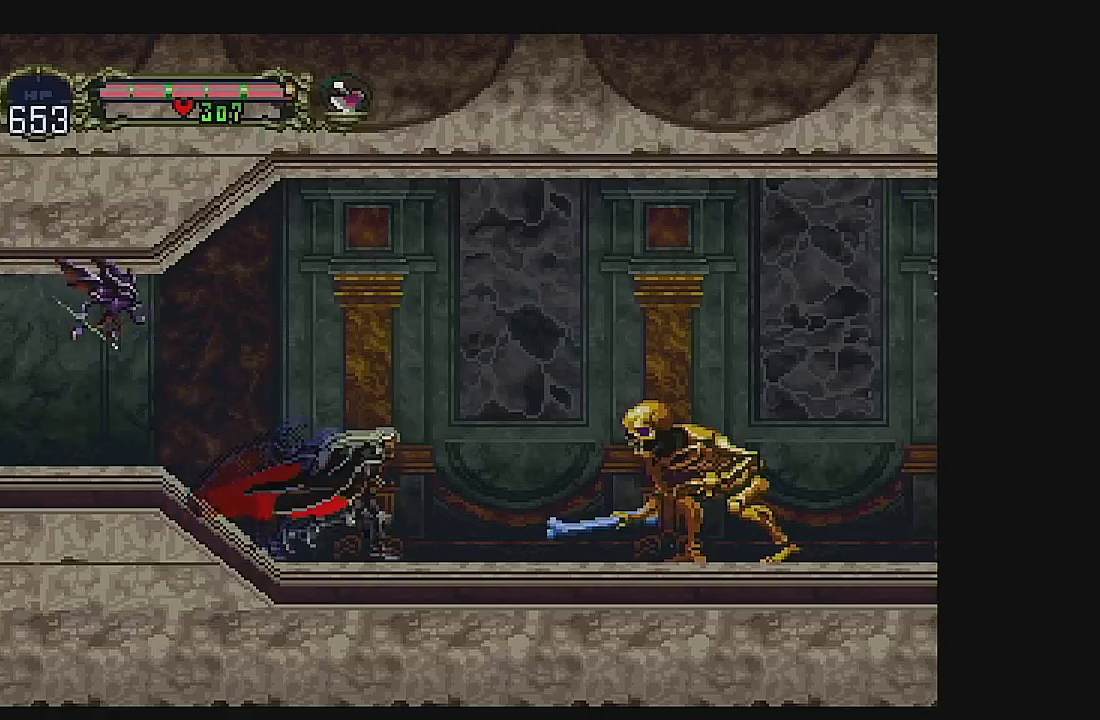
Gameplay with a controller (Xbox layout); each line is a JSON object with the inputs held at the frame after it (dt_ms = milliseconds from this image to that frame). "events" lists button and stick changes between this image and that frame as [ms after this image, input, new state], when the widget could be followed in between. Not read: DPAD_RIGHT L1 L3 R1 R3 right_stick.
{"dt_ms": 500, "buttons": ["B"], "left_stick": "center", "events": [[267, "B", "down"]]}
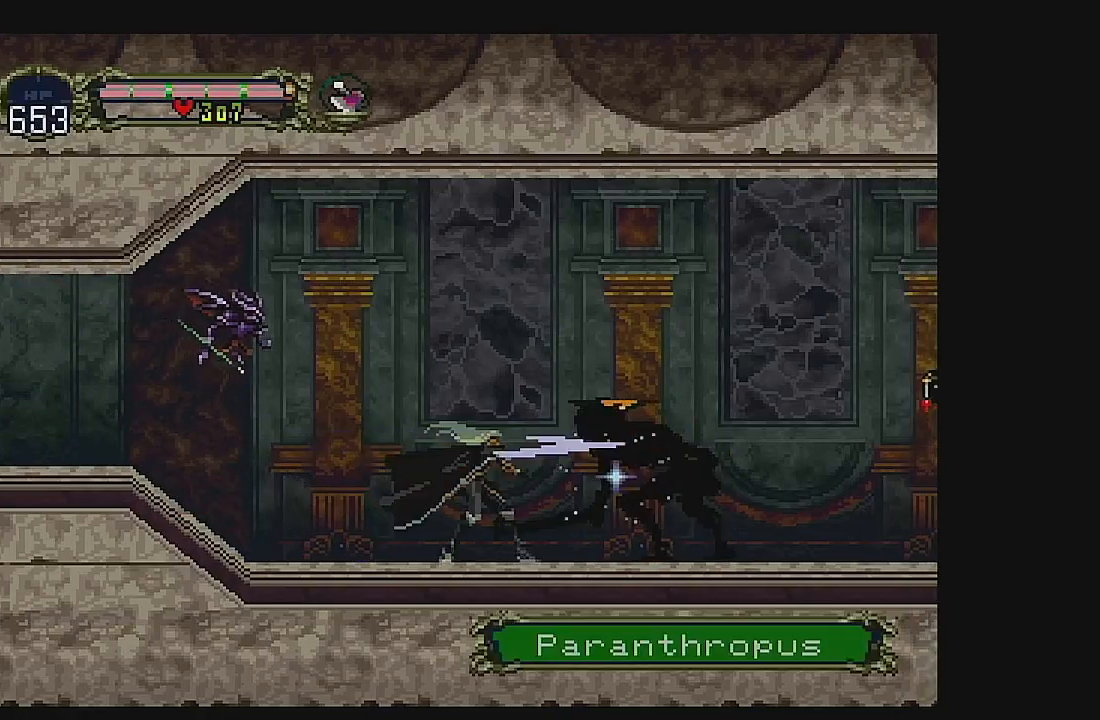
{"dt_ms": 500, "buttons": [], "left_stick": "center", "events": [[33, "B", "up"], [267, "B", "down"], [500, "B", "up"]]}
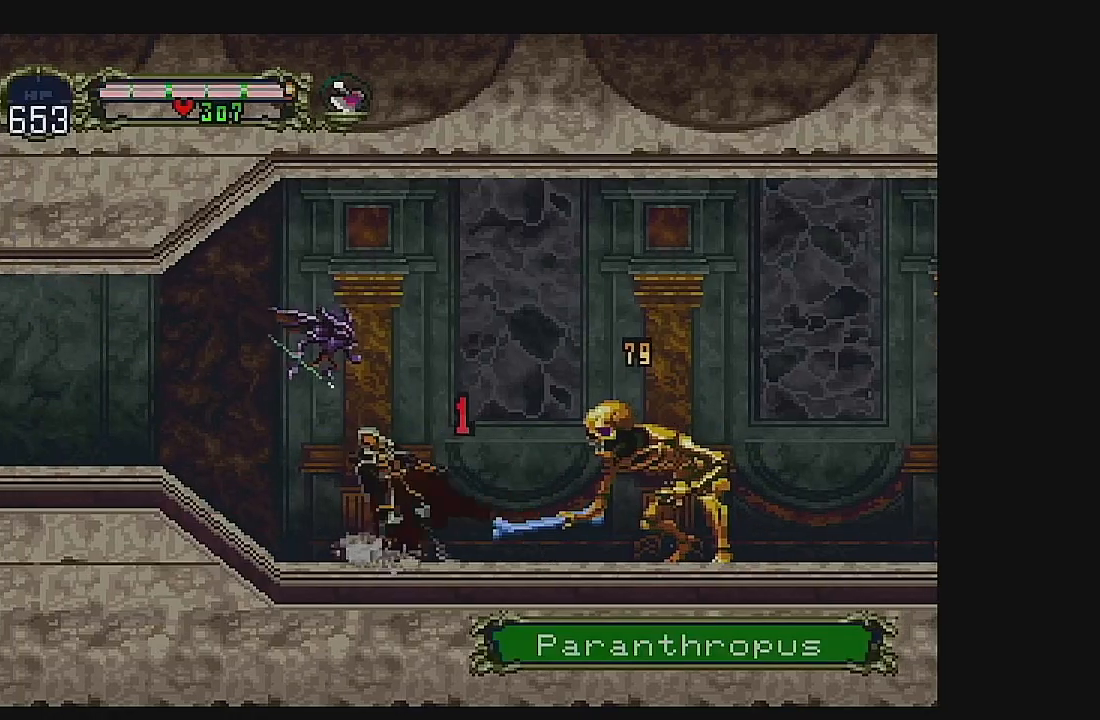
{"dt_ms": 500, "buttons": ["B"], "left_stick": "center", "events": [[33, "B", "down"], [233, "B", "up"], [300, "B", "down"], [467, "B", "up"], [500, "B", "down"]]}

• _TASK OBJECTIVE_: Of all the lines in the data above, show only those that hold the word "center".

• _OUTPUT_:
{"dt_ms": 500, "buttons": ["B"], "left_stick": "center", "events": [[267, "B", "down"]]}
{"dt_ms": 500, "buttons": [], "left_stick": "center", "events": [[33, "B", "up"], [267, "B", "down"], [500, "B", "up"]]}
{"dt_ms": 500, "buttons": ["B"], "left_stick": "center", "events": [[33, "B", "down"], [233, "B", "up"], [300, "B", "down"], [467, "B", "up"], [500, "B", "down"]]}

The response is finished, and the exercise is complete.